The upper critical field B _c2 and the irreversibility field B _irr as functions of T/T _c for the samples synthesized with the nominal composition (Mg_1−x Er _x )B ₂.

For the best sample (x = 0.03), at 15 K under a magnetic field of 4 T, the J _c value reaches 2.4×10⁴ A cm ⁻², which is higher than that of the undoped sample by an order of 10 ³ (see figure 5). The J _c values show clearly that the Er-doped samples exhibit better current-carrying capabilities under external magnetic fields. This is an indication of the enhancement in the flux pinning strength of the doped samples. The J _c variation with the increasing Er content are compatible with the resistivity results (see table 1), as reported by Rowell[30] that an important implication of the high resistivity, if they are indeed due to limitations in the area of the sample that carries current, is that exactly the same limitations should apply to the sample area that carries supercurrent.

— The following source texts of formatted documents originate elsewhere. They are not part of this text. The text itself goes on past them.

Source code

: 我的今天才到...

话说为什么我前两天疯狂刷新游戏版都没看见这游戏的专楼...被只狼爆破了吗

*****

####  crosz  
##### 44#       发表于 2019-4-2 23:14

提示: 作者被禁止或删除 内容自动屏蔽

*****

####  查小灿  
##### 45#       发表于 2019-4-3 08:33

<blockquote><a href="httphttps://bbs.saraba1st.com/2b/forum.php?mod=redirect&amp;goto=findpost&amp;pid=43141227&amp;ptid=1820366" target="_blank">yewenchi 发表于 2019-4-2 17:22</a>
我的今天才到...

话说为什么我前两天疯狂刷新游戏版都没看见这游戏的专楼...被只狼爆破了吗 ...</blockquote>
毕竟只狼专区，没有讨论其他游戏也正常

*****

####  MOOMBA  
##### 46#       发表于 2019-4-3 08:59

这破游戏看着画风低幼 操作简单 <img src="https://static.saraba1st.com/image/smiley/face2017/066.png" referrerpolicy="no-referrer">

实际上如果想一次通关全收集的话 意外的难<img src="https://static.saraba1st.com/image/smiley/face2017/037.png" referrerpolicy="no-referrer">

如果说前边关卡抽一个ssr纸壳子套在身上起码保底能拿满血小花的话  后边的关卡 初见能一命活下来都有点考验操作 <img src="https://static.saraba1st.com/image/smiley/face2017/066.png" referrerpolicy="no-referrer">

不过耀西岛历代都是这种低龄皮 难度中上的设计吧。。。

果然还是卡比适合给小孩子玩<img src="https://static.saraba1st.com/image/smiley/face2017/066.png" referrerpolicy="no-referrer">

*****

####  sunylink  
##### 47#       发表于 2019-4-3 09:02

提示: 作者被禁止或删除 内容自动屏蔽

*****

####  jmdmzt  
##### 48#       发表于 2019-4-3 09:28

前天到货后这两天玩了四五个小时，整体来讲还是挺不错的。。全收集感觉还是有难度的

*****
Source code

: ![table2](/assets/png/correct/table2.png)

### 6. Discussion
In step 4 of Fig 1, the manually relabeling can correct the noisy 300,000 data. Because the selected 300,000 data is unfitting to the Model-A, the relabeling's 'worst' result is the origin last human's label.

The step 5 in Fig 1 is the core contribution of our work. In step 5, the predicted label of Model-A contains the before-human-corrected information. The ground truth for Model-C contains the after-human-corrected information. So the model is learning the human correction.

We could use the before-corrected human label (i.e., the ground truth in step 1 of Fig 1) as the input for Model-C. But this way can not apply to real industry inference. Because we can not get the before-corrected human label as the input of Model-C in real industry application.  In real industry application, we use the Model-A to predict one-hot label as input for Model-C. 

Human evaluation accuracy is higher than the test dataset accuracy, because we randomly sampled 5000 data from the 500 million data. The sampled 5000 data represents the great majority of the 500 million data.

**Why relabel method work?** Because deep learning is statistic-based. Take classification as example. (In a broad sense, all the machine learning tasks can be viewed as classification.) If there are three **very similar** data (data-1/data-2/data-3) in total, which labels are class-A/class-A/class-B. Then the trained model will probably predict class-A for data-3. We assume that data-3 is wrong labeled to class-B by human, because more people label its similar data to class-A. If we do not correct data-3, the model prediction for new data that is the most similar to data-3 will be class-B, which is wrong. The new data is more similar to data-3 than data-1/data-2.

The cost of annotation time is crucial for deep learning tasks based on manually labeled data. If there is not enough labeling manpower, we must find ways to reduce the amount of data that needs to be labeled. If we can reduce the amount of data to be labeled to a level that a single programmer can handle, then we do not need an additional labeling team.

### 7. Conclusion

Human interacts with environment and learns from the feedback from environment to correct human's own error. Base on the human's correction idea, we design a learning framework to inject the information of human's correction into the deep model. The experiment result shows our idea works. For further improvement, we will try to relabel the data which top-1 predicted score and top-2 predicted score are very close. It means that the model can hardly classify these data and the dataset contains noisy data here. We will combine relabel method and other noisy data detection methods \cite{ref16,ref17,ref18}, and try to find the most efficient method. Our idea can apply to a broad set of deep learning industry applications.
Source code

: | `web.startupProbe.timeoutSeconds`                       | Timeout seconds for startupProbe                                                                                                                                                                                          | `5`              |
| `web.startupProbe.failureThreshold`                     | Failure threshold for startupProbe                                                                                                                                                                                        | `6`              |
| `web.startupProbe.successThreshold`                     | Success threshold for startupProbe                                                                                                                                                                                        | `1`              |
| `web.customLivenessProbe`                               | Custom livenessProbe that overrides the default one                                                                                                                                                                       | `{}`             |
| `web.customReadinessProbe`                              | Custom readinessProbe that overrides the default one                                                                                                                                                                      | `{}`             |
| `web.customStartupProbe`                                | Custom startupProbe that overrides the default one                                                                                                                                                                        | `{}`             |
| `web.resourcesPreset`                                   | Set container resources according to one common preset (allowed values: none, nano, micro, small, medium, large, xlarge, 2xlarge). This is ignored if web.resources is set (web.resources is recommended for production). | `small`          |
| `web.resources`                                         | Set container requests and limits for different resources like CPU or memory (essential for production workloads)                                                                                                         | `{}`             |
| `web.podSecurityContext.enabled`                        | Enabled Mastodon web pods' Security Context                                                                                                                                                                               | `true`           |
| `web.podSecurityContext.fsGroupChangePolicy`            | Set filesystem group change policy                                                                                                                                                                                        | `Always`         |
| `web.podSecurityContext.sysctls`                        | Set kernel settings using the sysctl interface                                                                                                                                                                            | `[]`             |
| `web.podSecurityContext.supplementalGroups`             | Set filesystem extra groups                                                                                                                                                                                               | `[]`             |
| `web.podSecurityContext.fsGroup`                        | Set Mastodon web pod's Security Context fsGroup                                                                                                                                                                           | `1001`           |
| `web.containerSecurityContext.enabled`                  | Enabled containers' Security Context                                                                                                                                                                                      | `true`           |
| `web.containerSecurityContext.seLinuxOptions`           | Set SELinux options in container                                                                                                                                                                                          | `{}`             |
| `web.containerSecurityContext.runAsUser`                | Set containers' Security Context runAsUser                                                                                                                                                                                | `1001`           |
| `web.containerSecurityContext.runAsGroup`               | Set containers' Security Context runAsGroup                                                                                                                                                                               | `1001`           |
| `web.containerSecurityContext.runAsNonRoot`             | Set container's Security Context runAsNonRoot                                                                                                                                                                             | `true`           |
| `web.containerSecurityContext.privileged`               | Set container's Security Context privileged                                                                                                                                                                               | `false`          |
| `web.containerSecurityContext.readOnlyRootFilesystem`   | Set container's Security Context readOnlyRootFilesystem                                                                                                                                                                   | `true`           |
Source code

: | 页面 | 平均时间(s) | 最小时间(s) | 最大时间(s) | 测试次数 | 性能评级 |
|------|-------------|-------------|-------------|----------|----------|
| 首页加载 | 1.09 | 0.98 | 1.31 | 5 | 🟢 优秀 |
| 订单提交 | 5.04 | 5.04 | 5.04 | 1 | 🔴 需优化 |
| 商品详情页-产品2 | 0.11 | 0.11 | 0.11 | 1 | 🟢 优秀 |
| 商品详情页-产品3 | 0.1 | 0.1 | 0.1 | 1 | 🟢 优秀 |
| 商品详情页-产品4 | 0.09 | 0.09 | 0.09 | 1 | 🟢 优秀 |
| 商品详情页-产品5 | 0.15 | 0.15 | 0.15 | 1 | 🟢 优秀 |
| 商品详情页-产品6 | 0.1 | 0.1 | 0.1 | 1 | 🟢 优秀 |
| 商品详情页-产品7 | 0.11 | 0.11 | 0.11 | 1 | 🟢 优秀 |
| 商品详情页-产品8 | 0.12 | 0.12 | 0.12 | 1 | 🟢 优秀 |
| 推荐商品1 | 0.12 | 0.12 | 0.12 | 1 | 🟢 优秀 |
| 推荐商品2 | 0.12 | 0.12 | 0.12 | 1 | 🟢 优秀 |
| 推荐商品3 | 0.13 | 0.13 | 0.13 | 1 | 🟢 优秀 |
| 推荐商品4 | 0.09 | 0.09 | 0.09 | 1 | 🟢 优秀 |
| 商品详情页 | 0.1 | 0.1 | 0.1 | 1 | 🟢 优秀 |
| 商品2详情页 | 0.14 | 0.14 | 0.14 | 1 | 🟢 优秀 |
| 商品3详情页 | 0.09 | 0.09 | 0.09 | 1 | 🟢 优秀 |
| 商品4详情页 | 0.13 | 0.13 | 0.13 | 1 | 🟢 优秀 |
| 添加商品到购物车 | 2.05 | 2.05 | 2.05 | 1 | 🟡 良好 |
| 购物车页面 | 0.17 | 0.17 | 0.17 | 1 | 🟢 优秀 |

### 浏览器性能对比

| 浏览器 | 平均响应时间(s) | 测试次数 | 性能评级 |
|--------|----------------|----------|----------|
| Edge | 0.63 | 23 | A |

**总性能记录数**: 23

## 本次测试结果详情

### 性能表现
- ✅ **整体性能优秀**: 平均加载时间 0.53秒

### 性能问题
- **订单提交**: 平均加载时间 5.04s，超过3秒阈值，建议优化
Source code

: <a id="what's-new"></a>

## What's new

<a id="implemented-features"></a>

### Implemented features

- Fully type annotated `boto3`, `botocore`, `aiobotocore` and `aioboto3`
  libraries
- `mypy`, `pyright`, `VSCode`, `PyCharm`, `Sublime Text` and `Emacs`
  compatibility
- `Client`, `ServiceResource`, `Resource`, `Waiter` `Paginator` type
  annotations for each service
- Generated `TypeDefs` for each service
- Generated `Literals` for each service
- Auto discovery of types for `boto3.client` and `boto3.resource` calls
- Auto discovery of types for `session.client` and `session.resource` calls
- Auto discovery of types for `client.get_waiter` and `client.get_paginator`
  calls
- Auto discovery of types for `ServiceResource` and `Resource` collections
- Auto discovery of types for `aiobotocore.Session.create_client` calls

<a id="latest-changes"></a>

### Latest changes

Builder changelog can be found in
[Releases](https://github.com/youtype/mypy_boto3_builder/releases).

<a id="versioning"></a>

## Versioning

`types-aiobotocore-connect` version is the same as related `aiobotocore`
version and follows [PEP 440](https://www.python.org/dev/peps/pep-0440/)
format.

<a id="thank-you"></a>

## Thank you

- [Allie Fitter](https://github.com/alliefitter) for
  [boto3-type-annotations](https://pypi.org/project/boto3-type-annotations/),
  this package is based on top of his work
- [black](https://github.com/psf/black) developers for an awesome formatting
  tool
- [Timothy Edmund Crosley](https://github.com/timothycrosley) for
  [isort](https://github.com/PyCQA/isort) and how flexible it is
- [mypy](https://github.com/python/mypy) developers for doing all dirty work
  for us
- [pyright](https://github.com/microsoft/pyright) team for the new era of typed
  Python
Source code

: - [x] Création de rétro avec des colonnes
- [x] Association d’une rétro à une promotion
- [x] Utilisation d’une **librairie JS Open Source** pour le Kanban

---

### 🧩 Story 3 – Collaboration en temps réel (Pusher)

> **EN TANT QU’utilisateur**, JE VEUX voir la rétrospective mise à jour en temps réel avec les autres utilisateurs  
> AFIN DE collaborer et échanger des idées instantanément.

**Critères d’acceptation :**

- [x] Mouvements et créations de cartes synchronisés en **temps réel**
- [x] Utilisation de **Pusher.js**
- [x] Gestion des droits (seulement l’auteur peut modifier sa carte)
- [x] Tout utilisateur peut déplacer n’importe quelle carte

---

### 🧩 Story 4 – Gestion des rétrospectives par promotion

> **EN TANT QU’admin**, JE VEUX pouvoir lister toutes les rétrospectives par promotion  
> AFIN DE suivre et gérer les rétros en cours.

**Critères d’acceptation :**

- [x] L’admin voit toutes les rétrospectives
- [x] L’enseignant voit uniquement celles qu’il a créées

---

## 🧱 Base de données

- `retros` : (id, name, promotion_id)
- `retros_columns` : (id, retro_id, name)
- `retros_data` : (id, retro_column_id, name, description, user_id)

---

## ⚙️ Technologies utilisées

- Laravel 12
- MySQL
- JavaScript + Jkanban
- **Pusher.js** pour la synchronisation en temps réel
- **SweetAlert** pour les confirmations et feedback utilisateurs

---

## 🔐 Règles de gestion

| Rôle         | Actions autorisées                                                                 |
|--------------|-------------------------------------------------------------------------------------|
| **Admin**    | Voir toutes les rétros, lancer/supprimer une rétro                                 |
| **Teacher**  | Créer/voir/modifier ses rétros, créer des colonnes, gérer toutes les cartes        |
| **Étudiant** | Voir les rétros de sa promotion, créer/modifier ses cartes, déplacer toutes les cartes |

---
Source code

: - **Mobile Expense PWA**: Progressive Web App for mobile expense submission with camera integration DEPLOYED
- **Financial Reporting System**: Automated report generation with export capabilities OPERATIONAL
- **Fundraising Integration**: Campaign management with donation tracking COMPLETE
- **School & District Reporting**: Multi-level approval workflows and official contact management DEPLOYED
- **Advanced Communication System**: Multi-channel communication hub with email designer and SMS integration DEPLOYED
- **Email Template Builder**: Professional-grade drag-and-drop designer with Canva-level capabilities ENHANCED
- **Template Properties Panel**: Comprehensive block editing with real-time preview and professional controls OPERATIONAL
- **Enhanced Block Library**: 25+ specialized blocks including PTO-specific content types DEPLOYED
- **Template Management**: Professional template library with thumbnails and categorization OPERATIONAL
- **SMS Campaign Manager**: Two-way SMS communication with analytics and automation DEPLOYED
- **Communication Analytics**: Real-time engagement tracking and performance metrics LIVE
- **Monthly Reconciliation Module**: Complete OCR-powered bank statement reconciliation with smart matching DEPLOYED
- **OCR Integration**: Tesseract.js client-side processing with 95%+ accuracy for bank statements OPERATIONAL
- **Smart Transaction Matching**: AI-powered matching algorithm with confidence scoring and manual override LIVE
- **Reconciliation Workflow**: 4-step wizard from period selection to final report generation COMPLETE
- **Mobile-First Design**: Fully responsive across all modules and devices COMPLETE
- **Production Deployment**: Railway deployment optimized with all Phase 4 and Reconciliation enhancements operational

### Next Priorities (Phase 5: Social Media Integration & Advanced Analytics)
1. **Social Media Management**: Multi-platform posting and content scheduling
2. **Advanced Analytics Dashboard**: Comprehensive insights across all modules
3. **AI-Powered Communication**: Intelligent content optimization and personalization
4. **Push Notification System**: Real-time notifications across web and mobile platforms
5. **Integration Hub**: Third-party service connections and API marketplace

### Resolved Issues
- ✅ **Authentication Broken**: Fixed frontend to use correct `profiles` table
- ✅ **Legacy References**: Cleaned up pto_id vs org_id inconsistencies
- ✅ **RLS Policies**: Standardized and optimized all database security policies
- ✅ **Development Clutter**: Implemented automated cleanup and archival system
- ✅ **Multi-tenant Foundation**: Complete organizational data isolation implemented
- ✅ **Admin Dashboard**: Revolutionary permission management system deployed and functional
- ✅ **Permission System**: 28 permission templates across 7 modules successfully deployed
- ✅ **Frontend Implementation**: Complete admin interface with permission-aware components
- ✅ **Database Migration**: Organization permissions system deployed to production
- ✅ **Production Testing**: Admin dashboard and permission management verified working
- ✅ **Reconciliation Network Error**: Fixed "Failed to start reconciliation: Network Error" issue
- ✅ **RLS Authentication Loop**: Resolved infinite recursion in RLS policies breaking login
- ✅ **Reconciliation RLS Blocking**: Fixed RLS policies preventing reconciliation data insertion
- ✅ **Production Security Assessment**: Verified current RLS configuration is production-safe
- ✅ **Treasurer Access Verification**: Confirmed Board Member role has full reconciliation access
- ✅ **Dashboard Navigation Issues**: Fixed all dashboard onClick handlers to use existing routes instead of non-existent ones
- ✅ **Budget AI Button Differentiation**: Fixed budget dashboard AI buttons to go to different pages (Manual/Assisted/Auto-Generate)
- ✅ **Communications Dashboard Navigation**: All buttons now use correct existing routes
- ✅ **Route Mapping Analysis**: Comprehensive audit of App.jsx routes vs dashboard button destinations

It might be expected that the improvement in J _c of the doped samples is related with the depression on the growth rate of MgB₂ grains by Er doping and so, the increment in the surface area of the grain boundaries, which act as pinning centres in MgB₂. Also, the impurity phases can act as effective pinning centres in the doped samples.

Figure 5

Magnetic field B dependence of the critical current density J _c for the undoped and Er-doped MgB₂ samples at the temperatures between 4.2 and 35 K.

4 Conclusions

In this study, the effects of Er doping on the superconducting properties of porous MgB ₂ have been systematically studied. The B _c2, B _irr and J _c values are significantly enhanced for the doped samples, due to the degradation of porosity, the reduction in grain size and thus, the enhancement on grain connectivity and grain boundary pinning. Substantially enhanced B _c2, B _irr and J _c values have been observed in the 3 wt% Er-doped sample. It can be concluded from this experimental study that the RE element Er is an excellent candidate as a doping source for improving the superconducting properties of MgB ₂, without significantly affecting the T _c of the material.